Saturday, July 08, 2017

First Things First?

My second grandson, Nate, turned seven this past spring. Since he was five, he has been intrigued by fabric and fascinated by sewing. The last several times he has visited here, I've worked with him using Bernina to make some simple quilt blocks, of which he is so proud.

I told him at the get-go that when he was eight if he was still interested in sewing, I would buy him a machine. But he had to wait until he was eight.

Awhile back I bought a Hello Kitty machine, thinking it would be a good light-weight travel machine. As it turned out, it IS a good light-weight travel machine, but once you've sewing on a Bernina for twenty years . . . .  I bought a new lighter-weight Bernina for travel and set Miss Kitty aside for when Nate turned eight.

Just around the time that school let out, Nate's mom told me excitedly that the LQS was having a week-long sewing camp for kids nine and older. Nate has a friend who also wanted to sew and when my DIL contacted the shop they told her that the class wasn't full yet, and they would take the two seven-year-olds if they could find an assistant teacher. They did, and the report I received is that Nate produced and brought home a new project every day!

My daughter was going down South to visit her brother, so I sent Miss Kitty along with her. I included about 20 FQs that I had won in a game and a treasure I'd found on Amazon. It was a small wooden box containing sewing essentials, just the kind of thing a kid would adore. Under the lift-out tray I included extra bobbins for Miss Kitty, a package of blue-head pins, and a 1/4" foot.

My daughter reported that Nate was, of course, delighted at the gift. He turned first to the little box of goodies, rummaged around, and then cried out, "Where's the seam ripper? You GOTTA have a seam ripper!"

Sherry assured him that certainly Grandmom would have included one and there it was. THEN he was able to turn to examine the machine!

Sunday, July 02, 2017

Black and White

A week or so after we returned from the West, a group of us had an impromptu sewing day down in the church's Fellowship Hall.

I didn't take my machine. Instead, I took a rotary cutter with a new blade and a whole Rubbermaid tub of black, white, and gray fabrics.

I'd seen a picture of a quilt that I wanted to try to make. The picture was all bright Kaffe fabrics, but I knew I had that tub of neutrals . . . .

Here are all of the units up on the wall. They've since been sewn together and the flimsy is complete.

It looks pretty much like this.


Saturday, July 01, 2017

On The Road: Part Six




 The last park we visited was Grand Tetons National Park in Jackson, Wyoming. We were told this was the home of Dick Cheney. He had the good sense to leave us alone if, in fact, he was even in town. We stayed at the [not so] Rustic Inn (internet photo) and found it to be ideal.


The room was quite large with a separate sitting area. Like all of the other places we stayed, there were refrigerator, microwave, and coffee maker for our use.

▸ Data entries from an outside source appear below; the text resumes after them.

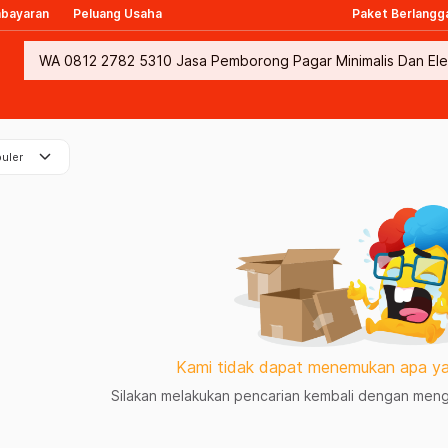
mbayaran
Peluang Usaha
Paket Berlangg
keyboard_arrow_down
uler
Kami tidak dapat menemukan apa ya
Silakan melakukan pencarian kembali dengan mengg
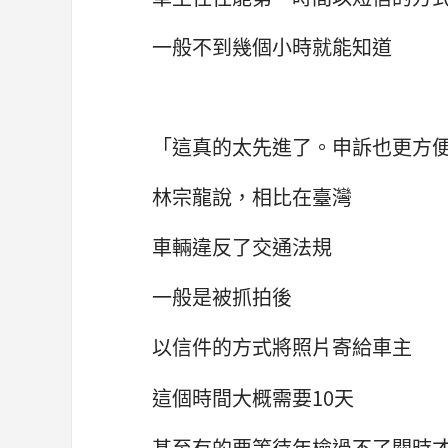
一般不到幾個小時就能知道
「這真的太先進了。申訴也更方
林宗龍說，相比在臺灣
車輛違反了交通法規
一般是被抓拍後
以信件的方式將照片寄給車主
這個時間大概需要10天
甚至有的要等待年檢過不了關時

The front porch became a favorite place; we were located beside the creek and we enjoyed getting to know a nesting Canada goose, though I do not believe that the pleasure was mutual.



The Tetons were absolutely gorgeous. We didn't find the animals to be as up close and personal as they had been at Custer and Yellowstone, but it didn't matter because everywhere were the mountains, totally different from anywhere else we'd been.








 One evening we went on another open-jeep wildlife safari expeditions. We didn't see any marmots, but I really liked the sign.




 Another interesting experience at Teton was a river safari. It wasn't one of those "ride the rapids" types, but a calmer expedition, designed for viewing wildlife. We saw beavers, eagles, etc., and again the terrific scenery. 

Once again, the guide was knowledgable, friendly, and interesting. We shared the boat with a family of four from Texas.


As we drove back and forth from [not so] Rustic Inn and the park, we passed a huge area that was a preserve where elk could winter over. Obviously, there were no elk in June.

We also would drive past the National Wildlife Art Museum, something we had never heard of before. I am so glad we decided to stop there! The sculptures were wonderful. This moose is the only one I saw, though Joe did photograph a live one using his telescopic camera lens. The museum had paintings as well as the sculptures, and a little cafe that we found inviting. We had our lunch outside on the patio, looking out over the mountains.


Such a wonderful two weeks, and how fortunate am I to have been able to just go along as a guest -- Joe planned and arranged everything!